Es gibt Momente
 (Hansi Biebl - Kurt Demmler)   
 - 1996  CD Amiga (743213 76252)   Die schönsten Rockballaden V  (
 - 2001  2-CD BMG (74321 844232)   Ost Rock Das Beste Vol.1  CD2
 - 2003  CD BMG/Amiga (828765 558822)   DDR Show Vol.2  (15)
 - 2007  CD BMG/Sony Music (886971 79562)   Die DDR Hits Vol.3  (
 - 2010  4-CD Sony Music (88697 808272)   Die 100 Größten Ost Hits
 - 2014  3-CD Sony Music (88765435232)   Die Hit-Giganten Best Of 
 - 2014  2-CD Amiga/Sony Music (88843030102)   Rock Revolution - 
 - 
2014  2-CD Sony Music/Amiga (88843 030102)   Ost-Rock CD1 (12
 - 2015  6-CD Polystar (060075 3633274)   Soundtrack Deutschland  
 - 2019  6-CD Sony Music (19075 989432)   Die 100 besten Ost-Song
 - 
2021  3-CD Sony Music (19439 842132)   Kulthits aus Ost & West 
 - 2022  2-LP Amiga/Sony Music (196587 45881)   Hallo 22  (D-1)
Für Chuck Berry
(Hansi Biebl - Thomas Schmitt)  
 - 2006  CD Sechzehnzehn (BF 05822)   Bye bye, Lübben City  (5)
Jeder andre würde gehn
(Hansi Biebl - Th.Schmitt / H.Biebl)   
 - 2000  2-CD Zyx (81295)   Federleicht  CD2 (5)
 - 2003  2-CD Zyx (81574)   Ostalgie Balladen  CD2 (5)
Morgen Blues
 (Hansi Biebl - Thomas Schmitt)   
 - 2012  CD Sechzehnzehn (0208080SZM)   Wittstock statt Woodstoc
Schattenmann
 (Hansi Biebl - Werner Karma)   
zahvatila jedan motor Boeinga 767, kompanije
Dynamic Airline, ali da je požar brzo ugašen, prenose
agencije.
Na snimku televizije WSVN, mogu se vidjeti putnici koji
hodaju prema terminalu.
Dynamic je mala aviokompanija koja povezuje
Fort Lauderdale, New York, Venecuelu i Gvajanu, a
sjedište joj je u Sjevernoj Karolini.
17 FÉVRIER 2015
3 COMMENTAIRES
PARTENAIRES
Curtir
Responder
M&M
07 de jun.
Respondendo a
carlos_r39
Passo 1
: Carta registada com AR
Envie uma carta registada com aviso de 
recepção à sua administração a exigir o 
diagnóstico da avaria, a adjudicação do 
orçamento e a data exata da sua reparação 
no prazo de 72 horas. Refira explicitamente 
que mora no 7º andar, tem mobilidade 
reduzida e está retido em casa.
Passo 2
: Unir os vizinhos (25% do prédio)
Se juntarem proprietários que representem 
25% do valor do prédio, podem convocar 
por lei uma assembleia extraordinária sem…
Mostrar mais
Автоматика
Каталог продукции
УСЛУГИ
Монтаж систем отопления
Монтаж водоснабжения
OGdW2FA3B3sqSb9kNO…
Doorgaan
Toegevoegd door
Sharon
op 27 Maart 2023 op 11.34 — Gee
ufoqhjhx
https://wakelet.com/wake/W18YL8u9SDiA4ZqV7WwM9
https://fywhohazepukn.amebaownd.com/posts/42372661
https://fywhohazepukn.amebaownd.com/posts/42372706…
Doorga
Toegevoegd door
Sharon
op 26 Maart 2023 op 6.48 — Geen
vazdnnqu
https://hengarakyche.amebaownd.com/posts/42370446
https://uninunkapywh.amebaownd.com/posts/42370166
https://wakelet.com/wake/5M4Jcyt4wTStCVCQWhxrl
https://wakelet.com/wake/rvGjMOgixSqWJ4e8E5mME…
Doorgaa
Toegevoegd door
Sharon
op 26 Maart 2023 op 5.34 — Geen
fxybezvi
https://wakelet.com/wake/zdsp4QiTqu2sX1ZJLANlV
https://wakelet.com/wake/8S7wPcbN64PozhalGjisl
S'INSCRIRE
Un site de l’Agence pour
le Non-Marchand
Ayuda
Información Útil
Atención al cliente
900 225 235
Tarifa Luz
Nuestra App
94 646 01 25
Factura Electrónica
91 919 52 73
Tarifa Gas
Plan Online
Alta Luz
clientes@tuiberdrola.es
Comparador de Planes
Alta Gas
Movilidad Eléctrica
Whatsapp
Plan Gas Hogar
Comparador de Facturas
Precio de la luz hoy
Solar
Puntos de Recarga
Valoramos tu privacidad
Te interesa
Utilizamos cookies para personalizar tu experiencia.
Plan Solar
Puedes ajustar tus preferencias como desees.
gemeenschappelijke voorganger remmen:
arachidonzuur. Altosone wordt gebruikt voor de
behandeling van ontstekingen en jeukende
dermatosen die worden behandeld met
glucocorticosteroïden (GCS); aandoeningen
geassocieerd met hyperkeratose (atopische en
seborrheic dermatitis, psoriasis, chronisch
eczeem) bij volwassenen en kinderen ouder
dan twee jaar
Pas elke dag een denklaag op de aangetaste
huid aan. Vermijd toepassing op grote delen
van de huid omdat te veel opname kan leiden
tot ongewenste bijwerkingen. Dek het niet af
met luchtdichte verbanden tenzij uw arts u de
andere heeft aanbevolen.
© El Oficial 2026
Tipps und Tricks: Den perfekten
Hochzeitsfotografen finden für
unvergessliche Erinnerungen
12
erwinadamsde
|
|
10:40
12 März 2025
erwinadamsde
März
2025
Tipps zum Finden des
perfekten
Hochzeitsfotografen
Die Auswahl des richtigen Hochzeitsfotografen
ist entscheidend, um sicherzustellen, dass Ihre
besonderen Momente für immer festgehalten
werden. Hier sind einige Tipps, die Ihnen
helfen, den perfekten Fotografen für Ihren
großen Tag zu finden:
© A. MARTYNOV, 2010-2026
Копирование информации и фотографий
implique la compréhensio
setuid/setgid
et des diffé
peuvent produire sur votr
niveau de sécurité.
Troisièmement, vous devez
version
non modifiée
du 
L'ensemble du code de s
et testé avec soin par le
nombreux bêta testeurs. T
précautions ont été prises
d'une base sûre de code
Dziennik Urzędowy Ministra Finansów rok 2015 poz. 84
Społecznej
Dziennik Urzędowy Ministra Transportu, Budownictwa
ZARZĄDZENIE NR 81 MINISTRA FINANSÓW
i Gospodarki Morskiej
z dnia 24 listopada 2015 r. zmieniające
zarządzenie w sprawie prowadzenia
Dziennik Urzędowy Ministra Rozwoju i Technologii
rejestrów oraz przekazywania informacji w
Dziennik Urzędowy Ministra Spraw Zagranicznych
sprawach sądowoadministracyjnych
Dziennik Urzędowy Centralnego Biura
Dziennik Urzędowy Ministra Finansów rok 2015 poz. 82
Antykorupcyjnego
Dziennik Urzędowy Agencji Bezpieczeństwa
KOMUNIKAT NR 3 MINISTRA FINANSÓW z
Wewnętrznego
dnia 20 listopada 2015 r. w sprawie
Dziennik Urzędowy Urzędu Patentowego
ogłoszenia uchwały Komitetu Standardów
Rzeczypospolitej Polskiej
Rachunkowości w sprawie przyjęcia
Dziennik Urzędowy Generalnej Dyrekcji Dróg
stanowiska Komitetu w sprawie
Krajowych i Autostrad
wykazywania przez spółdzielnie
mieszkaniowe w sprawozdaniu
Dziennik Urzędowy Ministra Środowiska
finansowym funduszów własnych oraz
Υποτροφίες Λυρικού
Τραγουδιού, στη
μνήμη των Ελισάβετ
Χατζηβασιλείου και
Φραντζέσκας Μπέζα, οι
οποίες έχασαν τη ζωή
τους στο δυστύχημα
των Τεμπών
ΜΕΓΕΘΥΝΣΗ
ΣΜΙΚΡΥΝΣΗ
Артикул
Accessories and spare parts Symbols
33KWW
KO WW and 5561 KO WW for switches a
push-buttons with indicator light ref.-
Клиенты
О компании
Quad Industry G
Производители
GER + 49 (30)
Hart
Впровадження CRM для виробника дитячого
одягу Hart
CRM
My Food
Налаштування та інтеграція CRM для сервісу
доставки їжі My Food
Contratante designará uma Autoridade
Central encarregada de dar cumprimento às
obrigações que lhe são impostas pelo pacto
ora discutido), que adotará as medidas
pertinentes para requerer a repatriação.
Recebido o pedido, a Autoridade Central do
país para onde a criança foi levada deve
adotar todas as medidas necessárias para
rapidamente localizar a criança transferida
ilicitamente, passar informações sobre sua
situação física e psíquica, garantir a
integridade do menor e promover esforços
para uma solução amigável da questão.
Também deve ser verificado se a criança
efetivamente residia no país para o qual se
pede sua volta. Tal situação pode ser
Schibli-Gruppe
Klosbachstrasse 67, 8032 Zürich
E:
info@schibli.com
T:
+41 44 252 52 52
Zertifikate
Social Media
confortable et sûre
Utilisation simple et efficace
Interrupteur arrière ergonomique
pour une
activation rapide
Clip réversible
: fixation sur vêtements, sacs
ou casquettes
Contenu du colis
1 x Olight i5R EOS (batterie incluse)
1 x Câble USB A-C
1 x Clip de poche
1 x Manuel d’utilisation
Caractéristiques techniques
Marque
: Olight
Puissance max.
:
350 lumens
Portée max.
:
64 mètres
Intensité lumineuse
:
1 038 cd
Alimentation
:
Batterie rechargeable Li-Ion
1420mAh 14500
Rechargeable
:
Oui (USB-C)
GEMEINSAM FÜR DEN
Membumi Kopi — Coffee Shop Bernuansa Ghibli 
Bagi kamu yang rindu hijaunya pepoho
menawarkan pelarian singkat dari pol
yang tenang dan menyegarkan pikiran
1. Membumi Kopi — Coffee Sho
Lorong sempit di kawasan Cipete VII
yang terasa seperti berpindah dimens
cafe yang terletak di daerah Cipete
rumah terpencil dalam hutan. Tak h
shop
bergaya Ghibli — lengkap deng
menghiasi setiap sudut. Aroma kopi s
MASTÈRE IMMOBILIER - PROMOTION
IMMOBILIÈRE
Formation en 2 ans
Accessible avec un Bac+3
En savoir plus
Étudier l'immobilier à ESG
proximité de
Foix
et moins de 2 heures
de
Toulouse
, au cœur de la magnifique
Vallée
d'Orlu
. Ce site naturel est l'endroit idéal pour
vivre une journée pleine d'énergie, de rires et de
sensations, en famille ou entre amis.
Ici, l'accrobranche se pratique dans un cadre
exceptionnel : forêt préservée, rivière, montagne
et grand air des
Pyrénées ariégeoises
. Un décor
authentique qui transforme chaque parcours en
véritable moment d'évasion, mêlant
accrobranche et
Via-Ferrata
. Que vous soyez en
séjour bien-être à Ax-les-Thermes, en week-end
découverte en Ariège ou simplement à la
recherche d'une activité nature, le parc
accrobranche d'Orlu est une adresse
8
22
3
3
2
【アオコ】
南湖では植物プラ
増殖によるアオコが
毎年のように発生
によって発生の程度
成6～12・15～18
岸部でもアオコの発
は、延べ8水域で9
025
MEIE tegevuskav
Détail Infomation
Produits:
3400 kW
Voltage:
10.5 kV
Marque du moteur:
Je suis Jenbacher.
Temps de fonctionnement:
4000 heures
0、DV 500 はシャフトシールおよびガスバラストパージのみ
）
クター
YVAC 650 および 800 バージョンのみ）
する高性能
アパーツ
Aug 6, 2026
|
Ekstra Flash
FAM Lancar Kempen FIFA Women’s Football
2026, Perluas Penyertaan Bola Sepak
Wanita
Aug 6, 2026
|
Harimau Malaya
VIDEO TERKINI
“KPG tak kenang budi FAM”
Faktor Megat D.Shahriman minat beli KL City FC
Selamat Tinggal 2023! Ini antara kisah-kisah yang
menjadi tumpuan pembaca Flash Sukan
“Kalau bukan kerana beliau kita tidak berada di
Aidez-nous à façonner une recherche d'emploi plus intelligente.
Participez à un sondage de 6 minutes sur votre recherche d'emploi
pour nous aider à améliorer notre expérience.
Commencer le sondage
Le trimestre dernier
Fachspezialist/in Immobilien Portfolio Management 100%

## EXERCISE INSTRUCTIONS
Please give the number of lines with "huid" in the entries above, and write no other text.

## ANSWER SPACE
2